Edward awoke from his dreaming doze and blinked at the off-white ceiling. He felt as if somebody very important to him had died. It took him a moment to orient to reality.

He had had a dream he couldn’t remember clearly now. His mind shuffled palm leaves over the sand to hide the tracks of the subconscious at play.

The duty officer had told them an hour before that nobody was sick, and no biologicals had been discovered in their blood or anywhere else. Not even on the Guest, which seemed as pure as the driven snow. Odd, that.

In any ecology Edward Shaw had heard of, which meant any Earth ecology, living things were always accompanied by parasitic or symbiotic organisms. On the skin, in the gut, within the bloodstream. Perhaps ecologies differed on other worlds. Perhaps the Guest’s people — wherever they came from — had advanced to the point of purity: only the primaries, the smart folks, left alive; no more little mutating beasties to cause illness.

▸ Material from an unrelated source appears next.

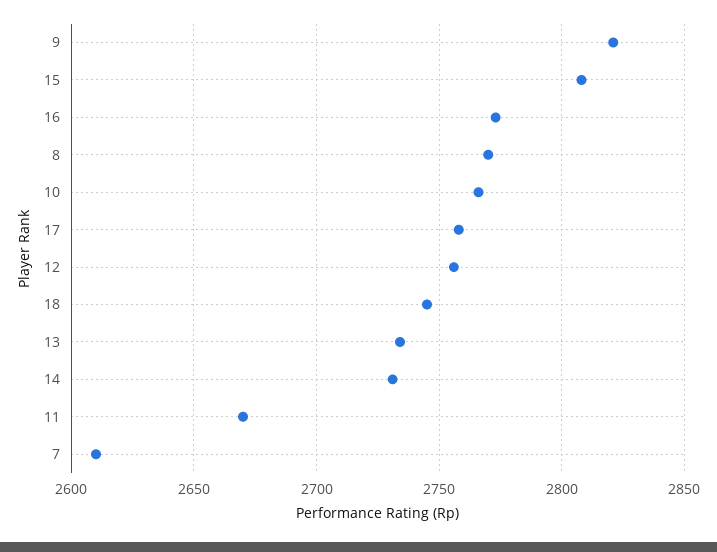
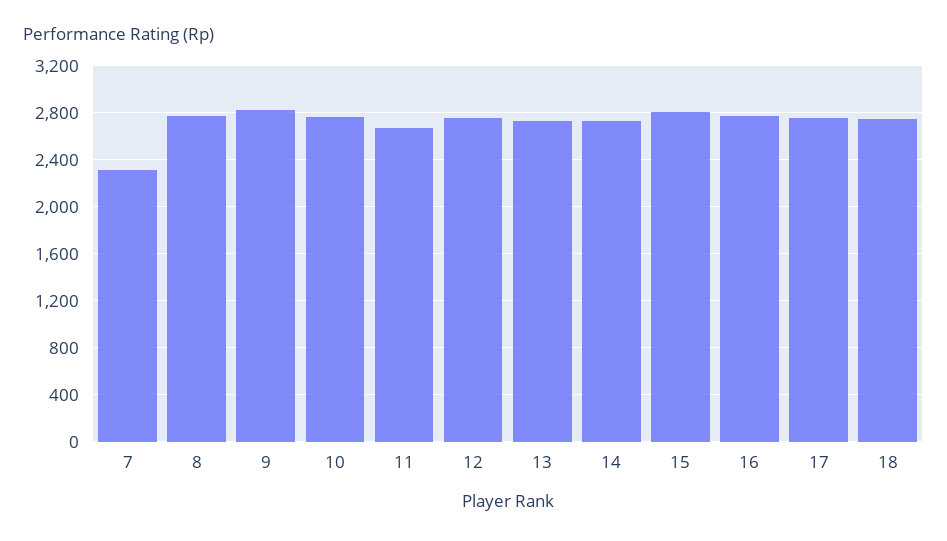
7: 2610 -> 2300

Edward sat up and drew himself a glass of water from the lavatory sink. As he sipped, his eyes wandered to the window and the curtain beyond. Slowly but surely, he was losing the old Edward Shaw, and finding a new one: an ambiguous fellow, angry but not overtly so, afraid but not showing his fear, deeply pessimistic.

And then he remembered his dream.

He had been at his own funeral. The casket had been open and somebody had made a mistake, because within the box was the Guest. The minister, presiding in a purple robe with a huge medallion on his chest, had touched Edward on the shoulder and whispered into his ear,”This is Bad News indeed, don’t you think?”

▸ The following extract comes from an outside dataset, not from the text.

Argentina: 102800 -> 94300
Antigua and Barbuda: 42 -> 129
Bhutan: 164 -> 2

He had never had dreams like that before.

The intercom signaled and he shouted,”No! Go away. I’m fine. Just go away. I’m not sick. I’m not dying.”

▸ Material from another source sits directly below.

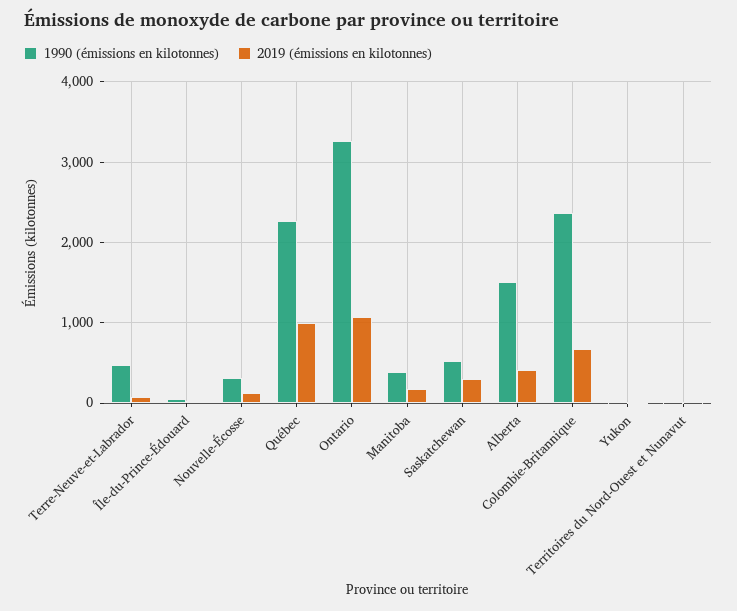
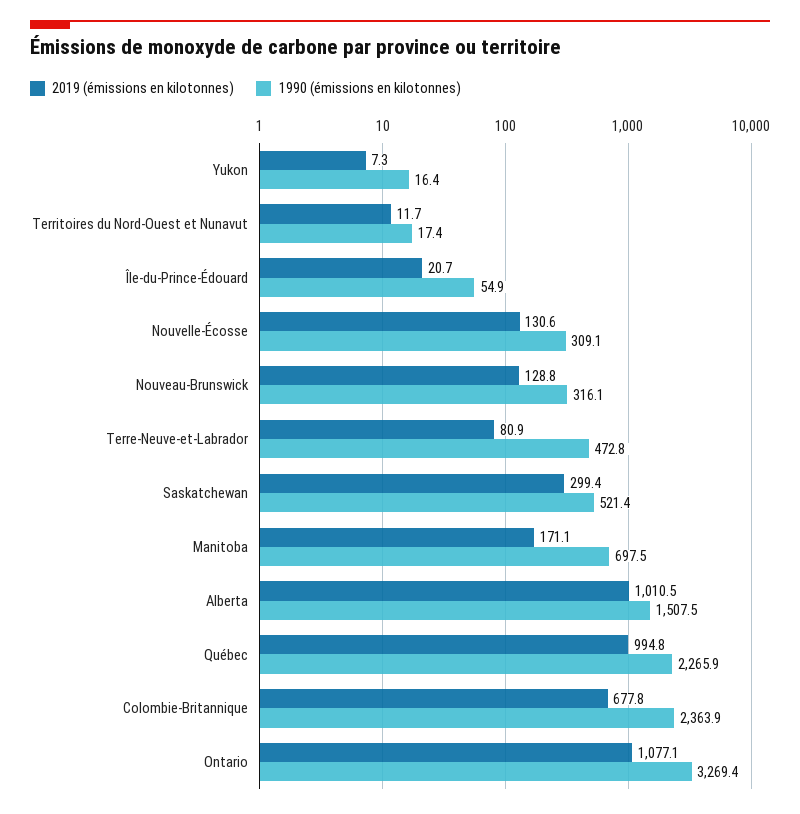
1990 (émissions en kilotonnes), Manitoba: 400 -> 697.5
2019 (émissions en kilotonnes), Alberta: 400 -> 1010.5
2019 (émissions en kilotonnes), Nouveau-Brunswick: none -> 128.8
1990 (émissions en kilotonnes), Nouveau-Brunswick: none -> 316.1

“That’s okay, Mr. Shaw.” It was Eunice, the slender black duty officer who seemed most sympathetic to Edward. “You go ahead and let it out if you want. I can’t shut off the tapes, but I’ll shut down my speaker for a while if you wish.”

Edward sobered immediately. “I’m all right, Eunice. Really. Just need to know when we’re going to get out of here.”

“I don’t know that myself, Mr. Shaw.”

“Right. I don’t blame you.” And he didn’t. Not Eunice, not the other duty officers, not the doctors or the scientists who had spoken to him. Not even Harry Feinman or Arthur Gordon. The tears were turning to laughter he could barely suppress.

“Still all right, Mr. Shaw?” Eunice asked.

“I’m a victim of coicumstance,’” Edward quoted Curly, the plump and shave-pated member of the Three Stooges. He punched the intercom button for Minelli’s room. When Minelli answered, Edward imitated Curly again, and Minelli did a perfect ”Whoop hoop ooop.” Reslaw joined in, and Stella laughed, until they sounded like a laboratory full of chimpanzees. And that was what they became, chittering and eeking and stomping the floor. “Hey, I’m scratching my armpits,” Minelli said. “I really am. Eunice will vouch for me. Maybe we can get the sympathy of Friends of the Animals or something.”

“Friends of Geologists,” Reslaw said.

“Friends of Liberal Businesswomen,” Stella added.

“Come on, you guys,” Eunice said.

At eight o’clock in the evening, Edward glanced at his face in the shaving mirror over the sink. “Here comes the Prez,” he murmured. “I won’t even vote for the man, but I’m primping like a schoolgirl.” They wouldn’t be shaking hands. Yet the President would look in upon Shaw and Minelli and Reslaw and Morgan, would see them — and that was enough. Edward smiled grimly, then checked his teeth for food specks.